#### GOAL OF THE EXERCISE
Among the records below, find each line containing the word "para" and copy it.

[[ EXTRACTED DATA open ]]

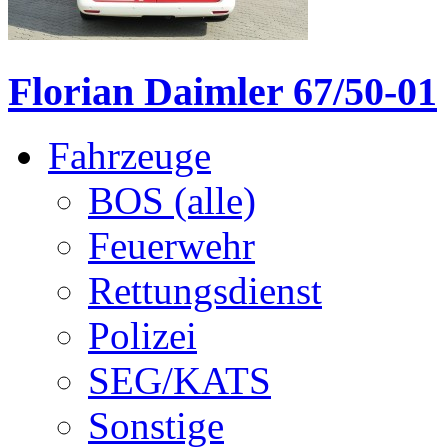
Florian Daimler 67/50-01
Fahrzeuge
BOS (alle)
Feuerwehr
Rettungsdienst
Polizei
SEG/KATS
Sonstige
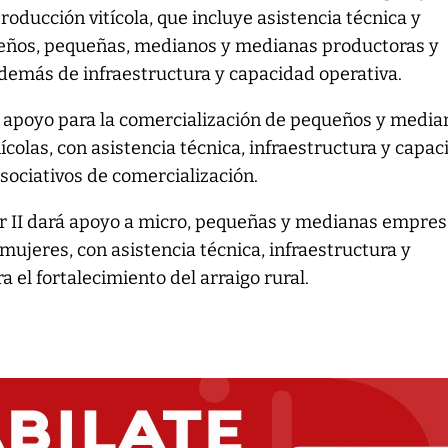
roducción vitícola, que incluye asistencia técnica y
eños, pequeñas, medianos y medianas productoras y
además de infraestructura y capacidad operativa.
poyo para la comercialización de pequeños y media
ícolas, con asistencia técnica, infraestructura y capa
sociativos de comercialización.
iar II dará apoyo a micro, pequeñas y medianas empre
mujeres, con asistencia técnica, infraestructura y
 el fortalecimiento del arraigo rural.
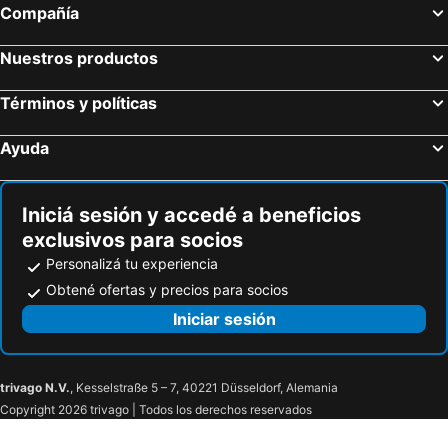
Compañía
Nuestros productos
Términos y políticas
Ayuda
Iniciá sesión y accedé a beneficios
exclusivos para socios
Personalizá tu experiencia
Obtené ofertas y precios para socios
Iniciar sesión
trivago N.V.
, Kesselstraße 5 – 7, 40221 Düsseldorf, Alemania
Copyright 2026 trivago | Todos los derechos reservados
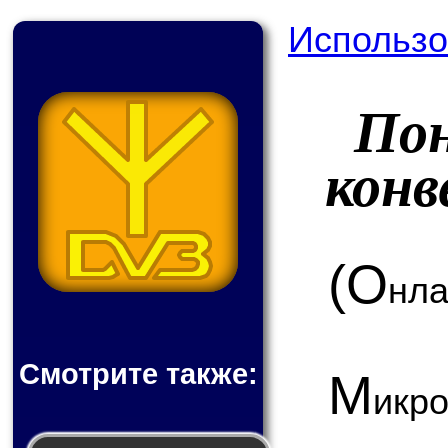
Использо
По
кон
(О
нла
Смотрите также:
М
ик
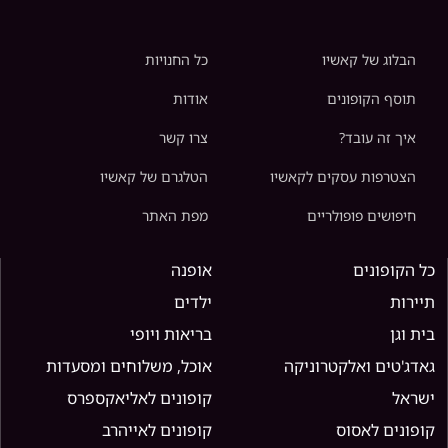
הבלוג של קאשיו
כל החנויות
תוסף הקופונים
אודות
איך זה עובד?
צרו קשר
הצטרפות עסקים לקאשיו
הטלגרם של קאשיו
חיפושים פופולריים
מפת האתר
כל הקופונים
אופנה
תיירות
ילדים
בית וגן
בריאות ויופי
גאדג'טים ואלקטרוניקה
אוכל, משלוחים ומסעדות
ישראל
קופונים לאליאקספרס
קופונים לאסוס
קופונים לאייהרב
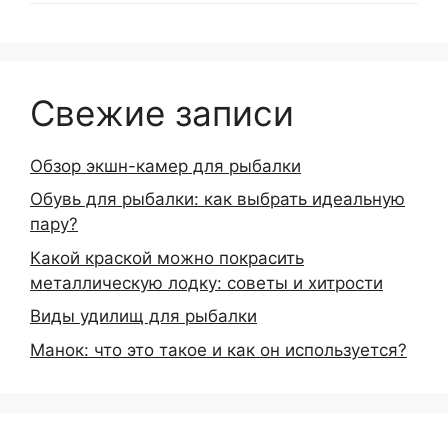
Свежие записи
Обзор экшн-камер для рыбалки
Обувь для рыбалки: как выбрать идеальную
пару?
Какой краской можно покрасить
металлическую лодку: советы и хитрости
Виды удилищ для рыбалки
Манок: что это такое и как он используется?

[[ EXTRACTED DATA closed ]]

#### WRITTEN ANSWER
poyo para la comercialización de pequeños y media
exclusivos para socios
Obtené ofertas y precios para socios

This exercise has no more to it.